Given records.
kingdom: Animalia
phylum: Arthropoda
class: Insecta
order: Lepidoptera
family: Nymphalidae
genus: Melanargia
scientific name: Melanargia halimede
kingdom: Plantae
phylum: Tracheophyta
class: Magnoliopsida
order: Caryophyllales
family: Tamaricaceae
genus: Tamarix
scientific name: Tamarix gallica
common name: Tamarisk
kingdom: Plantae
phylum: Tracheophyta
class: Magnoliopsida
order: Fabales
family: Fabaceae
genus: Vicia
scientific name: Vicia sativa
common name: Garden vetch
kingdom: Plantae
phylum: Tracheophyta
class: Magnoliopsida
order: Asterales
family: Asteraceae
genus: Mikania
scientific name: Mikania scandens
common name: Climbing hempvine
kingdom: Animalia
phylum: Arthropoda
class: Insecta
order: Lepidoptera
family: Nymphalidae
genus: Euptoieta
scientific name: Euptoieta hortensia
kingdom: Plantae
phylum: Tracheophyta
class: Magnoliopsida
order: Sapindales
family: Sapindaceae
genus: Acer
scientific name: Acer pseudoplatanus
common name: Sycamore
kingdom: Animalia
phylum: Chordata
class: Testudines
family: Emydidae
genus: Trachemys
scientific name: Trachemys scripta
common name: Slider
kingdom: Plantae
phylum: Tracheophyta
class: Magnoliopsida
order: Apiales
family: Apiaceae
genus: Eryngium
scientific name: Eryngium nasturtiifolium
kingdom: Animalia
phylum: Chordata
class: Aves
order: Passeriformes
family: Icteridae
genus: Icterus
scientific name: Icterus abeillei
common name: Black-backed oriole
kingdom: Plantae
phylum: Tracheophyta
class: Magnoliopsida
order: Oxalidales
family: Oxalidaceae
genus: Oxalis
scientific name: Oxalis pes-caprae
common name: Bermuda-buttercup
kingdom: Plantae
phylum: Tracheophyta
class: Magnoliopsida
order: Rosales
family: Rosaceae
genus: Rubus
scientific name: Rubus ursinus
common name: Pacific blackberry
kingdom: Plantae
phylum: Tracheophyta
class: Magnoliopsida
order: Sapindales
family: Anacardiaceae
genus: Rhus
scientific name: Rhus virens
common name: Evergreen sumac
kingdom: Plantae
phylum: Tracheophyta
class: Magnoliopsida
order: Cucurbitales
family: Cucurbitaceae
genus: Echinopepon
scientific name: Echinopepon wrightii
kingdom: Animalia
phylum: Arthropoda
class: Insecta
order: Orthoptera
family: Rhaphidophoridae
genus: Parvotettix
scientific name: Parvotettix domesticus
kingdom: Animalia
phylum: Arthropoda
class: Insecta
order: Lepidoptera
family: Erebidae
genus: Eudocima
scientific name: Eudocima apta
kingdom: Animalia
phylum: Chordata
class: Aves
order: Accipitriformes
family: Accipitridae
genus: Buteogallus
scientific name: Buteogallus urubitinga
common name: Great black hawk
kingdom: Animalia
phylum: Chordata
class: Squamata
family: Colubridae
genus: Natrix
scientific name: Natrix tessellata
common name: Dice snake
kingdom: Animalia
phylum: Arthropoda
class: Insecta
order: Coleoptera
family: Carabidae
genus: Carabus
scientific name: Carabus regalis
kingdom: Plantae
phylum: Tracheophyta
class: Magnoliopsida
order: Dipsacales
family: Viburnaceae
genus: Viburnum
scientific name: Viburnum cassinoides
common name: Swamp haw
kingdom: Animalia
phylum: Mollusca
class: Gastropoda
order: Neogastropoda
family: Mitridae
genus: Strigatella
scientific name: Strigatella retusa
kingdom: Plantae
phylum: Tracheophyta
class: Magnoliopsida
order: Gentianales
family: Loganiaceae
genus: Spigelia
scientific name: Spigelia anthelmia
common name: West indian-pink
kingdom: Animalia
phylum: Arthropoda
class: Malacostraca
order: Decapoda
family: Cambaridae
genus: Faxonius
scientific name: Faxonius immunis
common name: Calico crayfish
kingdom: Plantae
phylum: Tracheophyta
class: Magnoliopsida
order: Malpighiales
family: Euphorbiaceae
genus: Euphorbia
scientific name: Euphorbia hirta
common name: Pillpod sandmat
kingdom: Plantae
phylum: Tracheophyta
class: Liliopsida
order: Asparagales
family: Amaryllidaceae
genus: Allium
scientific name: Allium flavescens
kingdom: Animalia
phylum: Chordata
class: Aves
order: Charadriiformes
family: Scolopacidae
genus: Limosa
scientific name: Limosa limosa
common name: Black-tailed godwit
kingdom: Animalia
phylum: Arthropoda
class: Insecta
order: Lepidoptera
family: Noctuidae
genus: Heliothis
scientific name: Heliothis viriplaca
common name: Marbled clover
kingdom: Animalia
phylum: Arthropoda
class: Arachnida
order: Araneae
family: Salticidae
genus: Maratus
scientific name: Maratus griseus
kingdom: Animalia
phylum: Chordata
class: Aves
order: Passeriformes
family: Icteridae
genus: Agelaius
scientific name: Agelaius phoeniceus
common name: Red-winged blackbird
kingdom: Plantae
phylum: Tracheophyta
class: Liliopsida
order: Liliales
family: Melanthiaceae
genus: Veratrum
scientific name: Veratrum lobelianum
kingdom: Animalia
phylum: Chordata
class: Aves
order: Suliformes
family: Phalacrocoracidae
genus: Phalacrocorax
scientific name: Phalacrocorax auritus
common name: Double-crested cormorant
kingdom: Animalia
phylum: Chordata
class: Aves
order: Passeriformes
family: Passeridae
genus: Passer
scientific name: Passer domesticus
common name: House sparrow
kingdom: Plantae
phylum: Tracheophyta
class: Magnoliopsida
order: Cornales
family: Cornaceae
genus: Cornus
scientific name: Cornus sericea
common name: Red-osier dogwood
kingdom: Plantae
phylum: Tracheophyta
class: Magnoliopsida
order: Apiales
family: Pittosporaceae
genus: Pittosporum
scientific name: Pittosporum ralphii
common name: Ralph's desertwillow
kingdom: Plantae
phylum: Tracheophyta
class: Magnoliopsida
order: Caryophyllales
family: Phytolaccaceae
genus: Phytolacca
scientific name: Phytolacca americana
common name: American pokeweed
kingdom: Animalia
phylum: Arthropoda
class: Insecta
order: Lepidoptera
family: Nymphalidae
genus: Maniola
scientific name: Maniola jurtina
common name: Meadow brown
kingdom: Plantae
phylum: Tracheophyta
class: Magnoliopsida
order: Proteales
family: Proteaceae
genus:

Task goal. Write out all of the rows above again, word for word and in the same order.

Response to this exercise.
kingdom: Animalia
phylum: Arthropoda
class: Insecta
order: Lepidoptera
family: Nymphalidae
genus: Melanargia
scientific name: Melanargia halimede
kingdom: Plantae
phylum: Tracheophyta
class: Magnoliopsida
order: Caryophyllales
family: Tamaricaceae
genus: Tamarix
scientific name: Tamarix gallica
common name: Tamarisk
kingdom: Plantae
phylum: Tracheophyta
class: Magnoliopsida
order: Fabales
family: Fabaceae
genus: Vicia
scientific name: Vicia sativa
common name: Garden vetch
kingdom: Plantae
phylum: Tracheophyta
class: Magnoliopsida
order: Asterales
family: Asteraceae
genus: Mikania
scientific name: Mikania scandens
common name: Climbing hempvine
kingdom: Animalia
phylum: Arthropoda
class: Insecta
order: Lepidoptera
family: Nymphalidae
genus: Euptoieta
scientific name: Euptoieta hortensia
kingdom: Plantae
phylum: Tracheophyta
class: Magnoliopsida
order: Sapindales
family: Sapindaceae
genus: Acer
scientific name: Acer pseudoplatanus
common name: Sycamore
kingdom: Animalia
phylum: Chordata
class: Testudines
family: Emydidae
genus: Trachemys
scientific name: Trachemys scripta
common name: Slider
kingdom: Plantae
phylum: Tracheophyta
class: Magnoliopsida
order: Apiales
family: Apiaceae
genus: Eryngium
scientific name: Eryngium nasturtiifolium
kingdom: Animalia
phylum: Chordata
class: Aves
order: Passeriformes
family: Icteridae
genus: Icterus
scientific name: Icterus abeillei
common name: Black-backed oriole
kingdom: Plantae
phylum: Tracheophyta
class: Magnoliopsida
order: Oxalidales
family: Oxalidaceae
genus: Oxalis
scientific name: Oxalis pes-caprae
common name: Bermuda-buttercup
kingdom: Plantae
phylum: Tracheophyta
class: Magnoliopsida
order: Rosales
family: Rosaceae
genus: Rubus
scientific name: Rubus ursinus
common name: Pacific blackberry
kingdom: Plantae
phylum: Tracheophyta
class: Magnoliopsida
order: Sapindales
family: Anacardiaceae
genus: Rhus
scientific name: Rhus virens
common name: Evergreen sumac
kingdom: Plantae
phylum: Tracheophyta
class: Magnoliopsida
order: Cucurbitales
family: Cucurbitaceae
genus: Echinopepon
scientific name: Echinopepon wrightii
kingdom: Animalia
phylum: Arthropoda
class: Insecta
order: Orthoptera
family: Rhaphidophoridae
genus: Parvotettix
scientific name: Parvotettix domesticus
kingdom: Animalia
phylum: Arthropoda
class: Insecta
order: Lepidoptera
family: Erebidae
genus: Eudocima
scientific name: Eudocima apta
kingdom: Animalia
phylum: Chordata
class: Aves
order: Accipitriformes
family: Accipitridae
genus: Buteogallus
scientific name: Buteogallus urubitinga
common name: Great black hawk
kingdom: Animalia
phylum: Chordata
class: Squamata
family: Colubridae
genus: Natrix
scientific name: Natrix tessellata
common name: Dice snake
kingdom: Animalia
phylum: Arthropoda
class: Insecta
order: Coleoptera
family: Carabidae
genus: Carabus
scientific name: Carabus regalis
kingdom: Plantae
phylum: Tracheophyta
class: Magnoliopsida
order: Dipsacales
family: Viburnaceae
genus: Viburnum
scientific name: Viburnum cassinoides
common name: Swamp haw
kingdom: Animalia
phylum: Mollusca
class: Gastropoda
order: Neogastropoda
family: Mitridae
genus: Strigatella
scientific name: Strigatella retusa
kingdom: Plantae
phylum: Tracheophyta
class: Magnoliopsida
order: Gentianales
family: Loganiaceae
genus: Spigelia
scientific name: Spigelia anthelmia
common name: West indian-pink
kingdom: Animalia
phylum: Arthropoda
class: Malacostraca
order: Decapoda
family: Cambaridae
genus: Faxonius
scientific name: Faxonius immunis
common name: Calico crayfish
kingdom: Plantae
phylum: Tracheophyta
class: Magnoliopsida
order: Malpighiales
family: Euphorbiaceae
genus: Euphorbia
scientific name: Euphorbia hirta
common name: Pillpod sandmat
kingdom: Plantae
phylum: Tracheophyta
class: Liliopsida
order: Asparagales
family: Amaryllidaceae
genus: Allium
scientific name: Allium flavescens
kingdom: Animalia
phylum: Chordata
class: Aves
order: Charadriiformes
family: Scolopacidae
genus: Limosa
scientific name: Limosa limosa
common name: Black-tailed godwit
kingdom: Animalia
phylum: Arthropoda
class: Insecta
order: Lepidoptera
family: Noctuidae
genus: Heliothis
scientific name: Heliothis viriplaca
common name: Marbled clover
kingdom: Animalia
phylum: Arthropoda
class: Arachnida
order: Araneae
family: Salticidae
genus: Maratus
scientific name: Maratus griseus
kingdom: Animalia
phylum: Chordata
class: Aves
order: Passeriformes
family: Icteridae
genus: Agelaius
scientific name: Agelaius phoeniceus
common name: Red-winged blackbird
kingdom: Plantae
phylum: Tracheophyta
class: Liliopsida
order: Liliales
family: Melanthiaceae
genus: Veratrum
scientific name: Veratrum lobelianum
kingdom: Animalia
phylum: Chordata
class: Aves
order: Suliformes
family: Phalacrocoracidae
genus: Phalacrocorax
scientific name: Phalacrocorax auritus
common name: Double-crested cormorant
kingdom: Animalia
phylum: Chordata
class: Aves
order: Passeriformes
family: Passeridae
genus: Passer
scientific name: Passer domesticus
common name: House sparrow
kingdom: Plantae
phylum: Tracheophyta
class: Magnoliopsida
order: Cornales
family: Cornaceae
genus: Cornus
scientific name: Cornus sericea
common name: Red-osier dogwood
kingdom: Plantae
phylum: Tracheophyta
class: Magnoliopsida
order: Apiales
family: Pittosporaceae
genus: Pittosporum
scientific name: Pittosporum ralphii
common name: Ralph's desertwillow
kingdom: Plantae
phylum: Tracheophyta
class: Magnoliopsida
order: Caryophyllales
family: Phytolaccaceae
genus: Phytolacca
scientific name: Phytolacca americana
common name: American pokeweed
kingdom: Animalia
phylum: Arthropoda
class: Insecta
order: Lepidoptera
family: Nymphalidae
genus: Maniola
scientific name: Maniola jurtina
common name: Meadow brown
kingdom: Plantae
phylum: Tracheophyta
class: Magnoliopsida
order: Proteales
family: Proteaceae
genus:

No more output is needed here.